**Exercise:** Please repeat the records word for word and skip the pictures.

___ Material shown ___

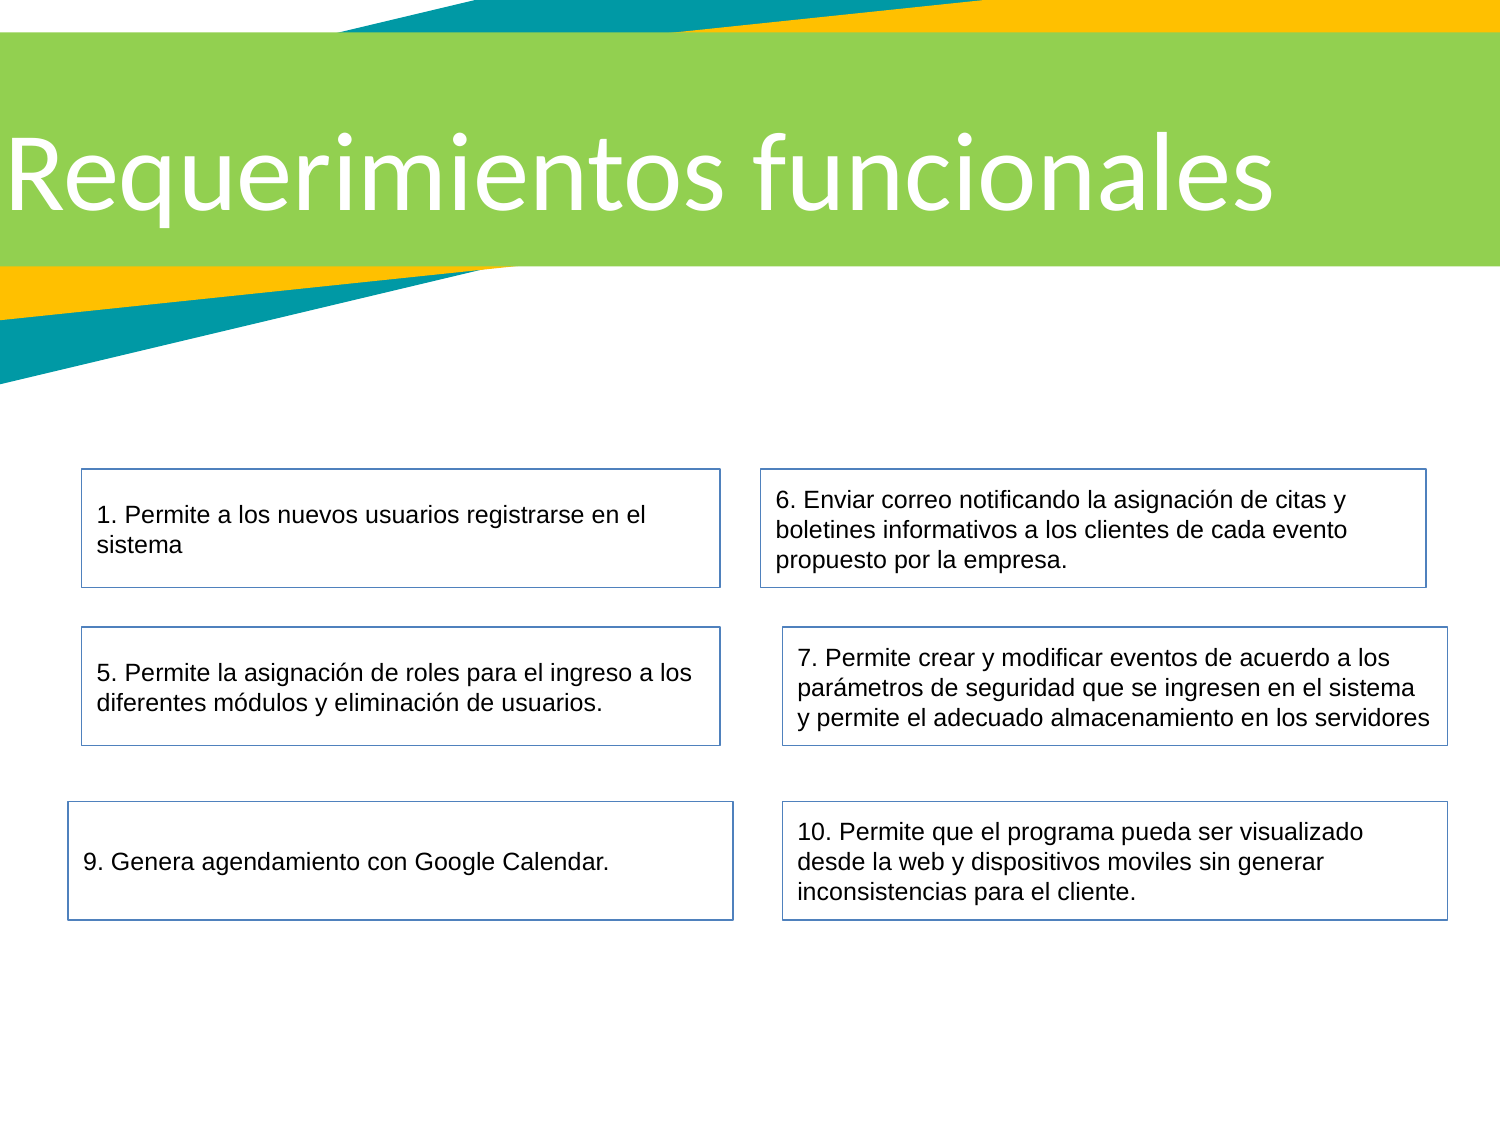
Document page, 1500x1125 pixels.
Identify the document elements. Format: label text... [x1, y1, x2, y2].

text_box 1. Permite a los nuevos usuarios registrarse en el sistema [81, 468, 720, 588]
text_box Requerimientos funcionales [0, 93, 1398, 239]
text_box 10. Permite que el programa pueda ser visualizado desde la web y dispositivos moviles sin generar inconsistencias para el cliente. [782, 801, 1448, 920]
text_box 5. Permite la asignación de roles para el ingreso a los diferentes módulos y eliminación de usuarios. [81, 626, 720, 746]
text_box 9. Genera agendamiento con Google Calendar. [68, 801, 734, 920]
text_box 6. Enviar correo notificando la asignación de citas y boletines informativos a los clientes de cada evento propuesto por la empresa. [760, 468, 1426, 588]
text_box 7. Permite crear y modificar eventos de acuerdo a los parámetros de seguridad que se ingresen en el sistema y permite el adecuado almacenamiento en los servidores [782, 626, 1448, 746]
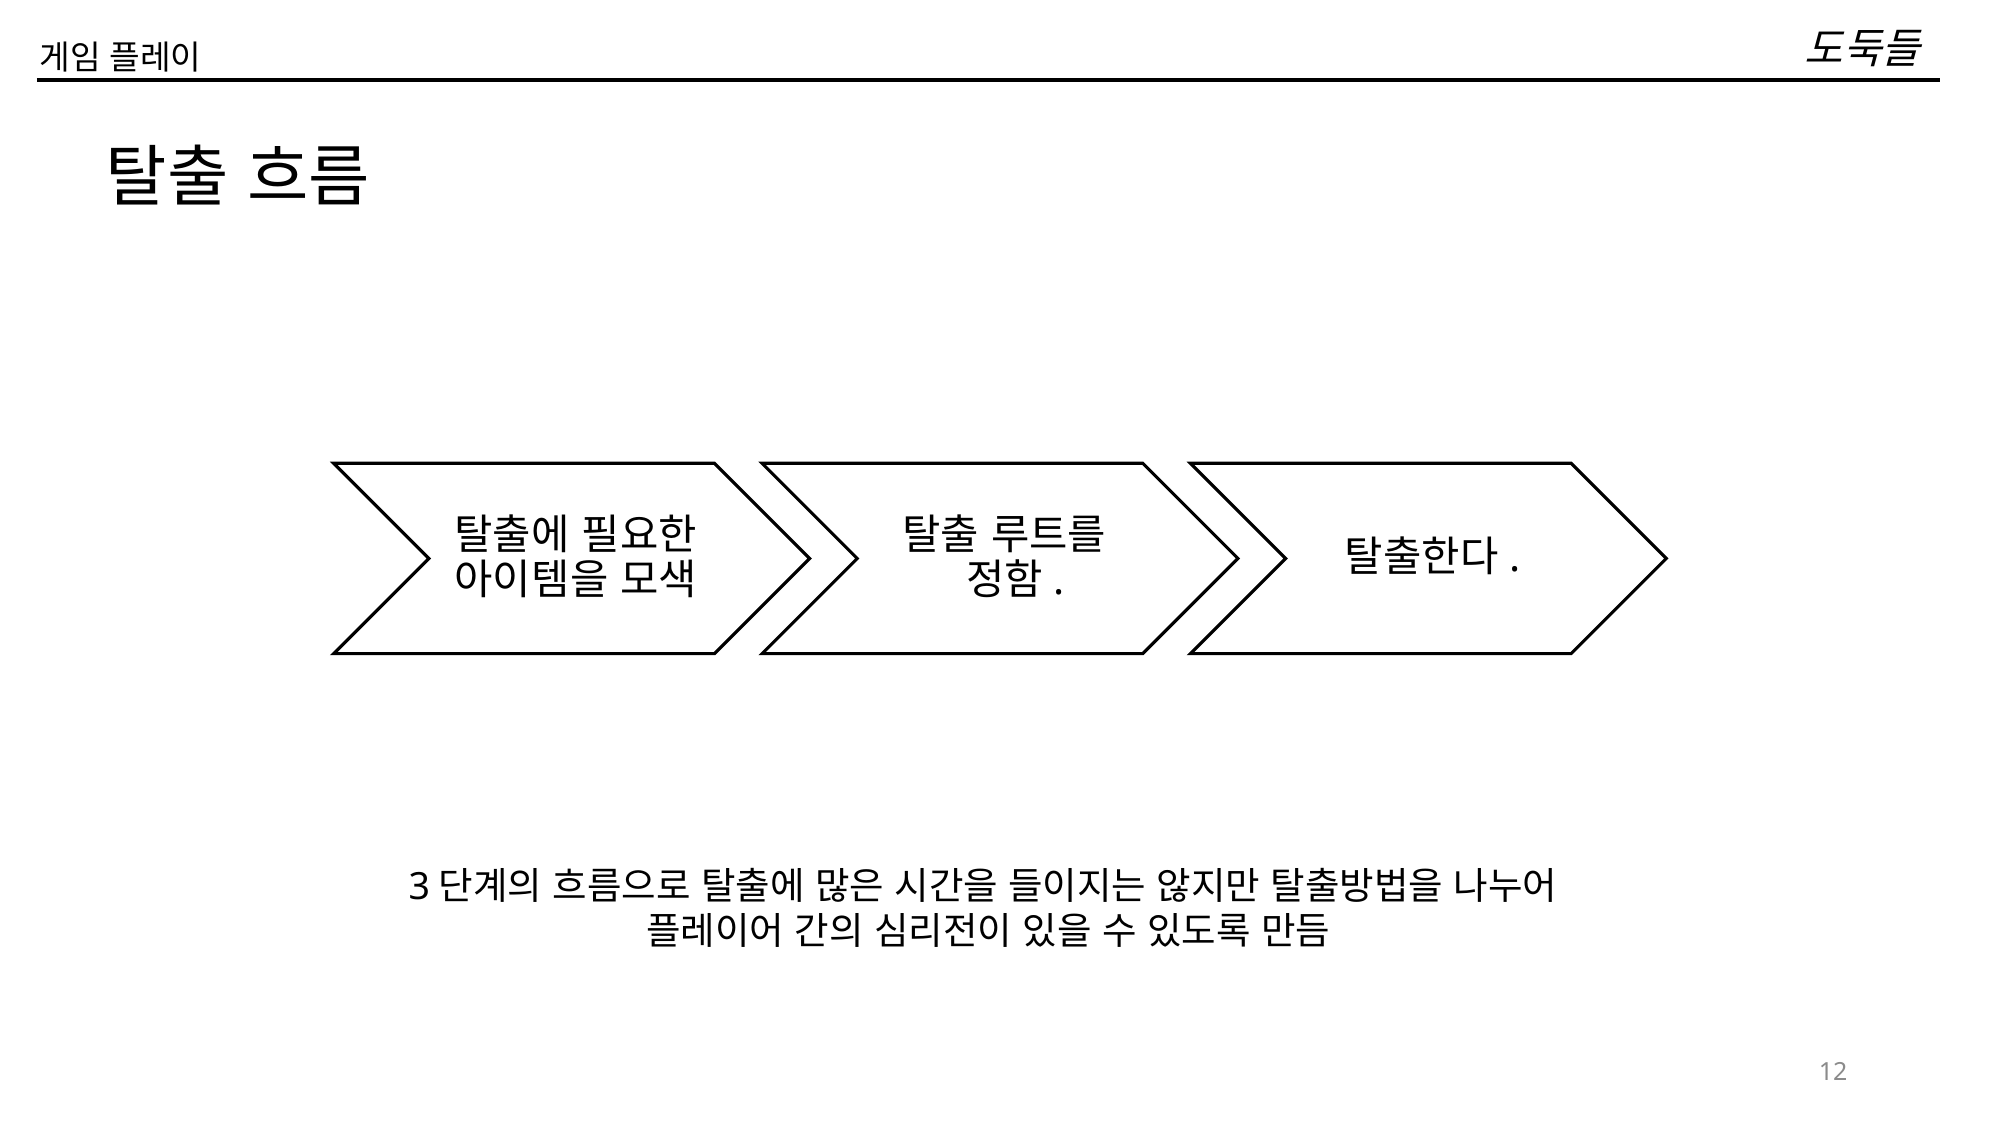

___

**Written reply:**
Document page, 1500x1125 pixels.
Identify the document elements. Format: label text... [x1, y1, x2, y2].

text_box 1. Permite a los nuevos usuarios registrarse en el sistema [81, 468, 720, 588]
text_box Requerimientos funcionales [0, 93, 1398, 239]
text_box 10. Permite que el programa pueda ser visualizado desde la web y dispositivos moviles sin generar inconsistencias para el cliente. [782, 801, 1448, 920]
text_box 5. Permite la asignación de roles para el ingreso a los diferentes módulos y eliminación de usuarios. [81, 626, 720, 746]
text_box 9. Genera agendamiento con Google Calendar. [68, 801, 734, 920]
text_box 6. Enviar correo notificando la asignación de citas y boletines informativos a los clientes de cada evento propuesto por la empresa. [760, 468, 1426, 588]
text_box 7. Permite crear y modificar eventos de acuerdo a los parámetros de seguridad que se ingresen en el sistema y permite el adecuado almacenamiento en los servidores [782, 626, 1448, 746]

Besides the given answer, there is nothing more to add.